*** Opening Page excerpt ***
Price and Landis: Tech Panel Favorites

08/29/2002 12:00 am EST

Focus:

Walter Price

Managing Director and Portfolio Manager, AllianzGI Technology Fund

While hosting the “Tech Stocks in 2003” lunch panel, InterShow chairman and panel moderator Charles Githler offered one of the more astute comments made at The Money Show.  He noted that at the NASDAQ peak, some 1,200 attended the tech-stock lunch.  This year, only 250 were willing to brave this high-tech arena.  The panelists concurred that from a contrary standpoint, this boded well for the tech sector.  Here are some high-tech favorites from two panelists – Walter Price and Kevin Landis….
*** Closing Page excerpt ***
_Activity A_
For each statement, say whether the tech panel excerpt supports it, answering yes or no and quoting the words that decide it: (i) About 1,200 people attended the tech-stock lunch at the NASDAQ peak. (ii) This year, 500 people attended the lunch. (iii) The panelists saw the low attendance as a bad sign for the tech sector.
The listing that comes next is unrelated to the tech panel excerpt.
*** Opening Data for the task ***
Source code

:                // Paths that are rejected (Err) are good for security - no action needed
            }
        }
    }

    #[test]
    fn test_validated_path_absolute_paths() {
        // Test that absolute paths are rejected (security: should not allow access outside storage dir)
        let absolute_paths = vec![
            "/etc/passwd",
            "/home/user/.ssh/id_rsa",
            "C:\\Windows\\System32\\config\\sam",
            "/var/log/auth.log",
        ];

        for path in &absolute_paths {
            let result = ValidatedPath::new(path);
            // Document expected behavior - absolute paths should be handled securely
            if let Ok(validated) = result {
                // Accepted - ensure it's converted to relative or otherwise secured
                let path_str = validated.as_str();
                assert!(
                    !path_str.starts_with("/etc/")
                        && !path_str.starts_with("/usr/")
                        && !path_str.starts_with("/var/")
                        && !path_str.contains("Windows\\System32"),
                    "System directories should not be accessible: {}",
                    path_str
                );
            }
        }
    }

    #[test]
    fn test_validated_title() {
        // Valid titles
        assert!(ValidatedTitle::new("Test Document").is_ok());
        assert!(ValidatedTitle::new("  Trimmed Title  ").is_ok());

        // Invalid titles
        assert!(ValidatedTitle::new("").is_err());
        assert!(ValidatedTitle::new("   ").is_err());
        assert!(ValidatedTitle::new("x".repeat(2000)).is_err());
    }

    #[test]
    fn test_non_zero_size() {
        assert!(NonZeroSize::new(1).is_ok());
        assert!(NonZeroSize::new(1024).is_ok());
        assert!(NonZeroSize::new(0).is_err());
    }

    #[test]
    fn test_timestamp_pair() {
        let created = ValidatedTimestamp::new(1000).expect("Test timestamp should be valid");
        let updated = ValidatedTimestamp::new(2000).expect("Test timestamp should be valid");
*** Closing Data for the task ***
_Activity B_
Print the source code listing above again, line for line and without changes.

_Worked solution A_
(i) Yes: "some 1,200 attended the tech-stock lunch."
(ii) No: "only 250 were willing to brave this high-tech arena."
(iii) No: "from a contrary standpoint, this boded well for the tech sector."

_Worked solution B_
Source code

:                // Paths that are rejected (Err) are good for security - no action needed
            }
        }
    }

    #[test]
    fn test_validated_path_absolute_paths() {
        // Test that absolute paths are rejected (security: should not allow access outside storage dir)
        let absolute_paths = vec![
            "/etc/passwd",
            "/home/user/.ssh/id_rsa",
            "C:\\Windows\\System32\\config\\sam",
            "/var/log/auth.log",
        ];

        for path in &absolute_paths {
            let result = ValidatedPath::new(path);
            // Document expected behavior - absolute paths should be handled securely
            if let Ok(validated) = result {
                // Accepted - ensure it's converted to relative or otherwise secured
                let path_str = validated.as_str();
                assert!(
                    !path_str.starts_with("/etc/")
                        && !path_str.starts_with("/usr/")
                        && !path_str.starts_with("/var/")
                        && !path_str.contains("Windows\\System32"),
                    "System directories should not be accessible: {}",
                    path_str
                );
            }
        }
    }

    #[test]
    fn test_validated_title() {
        // Valid titles
        assert!(ValidatedTitle::new("Test Document").is_ok());
        assert!(ValidatedTitle::new("  Trimmed Title  ").is_ok());

        // Invalid titles
        assert!(ValidatedTitle::new("").is_err());
        assert!(ValidatedTitle::new("   ").is_err());
        assert!(ValidatedTitle::new("x".repeat(2000)).is_err());
    }

    #[test]
    fn test_non_zero_size() {
        assert!(NonZeroSize::new(1).is_ok());
        assert!(NonZeroSize::new(1024).is_ok());
        assert!(NonZeroSize::new(0).is_err());
    }

    #[test]
    fn test_timestamp_pair() {
        let created = ValidatedTimestamp::new(1000).expect("Test timestamp should be valid");
        let updated = ValidatedTimestamp::new(2000).expect("Test timestamp should be valid");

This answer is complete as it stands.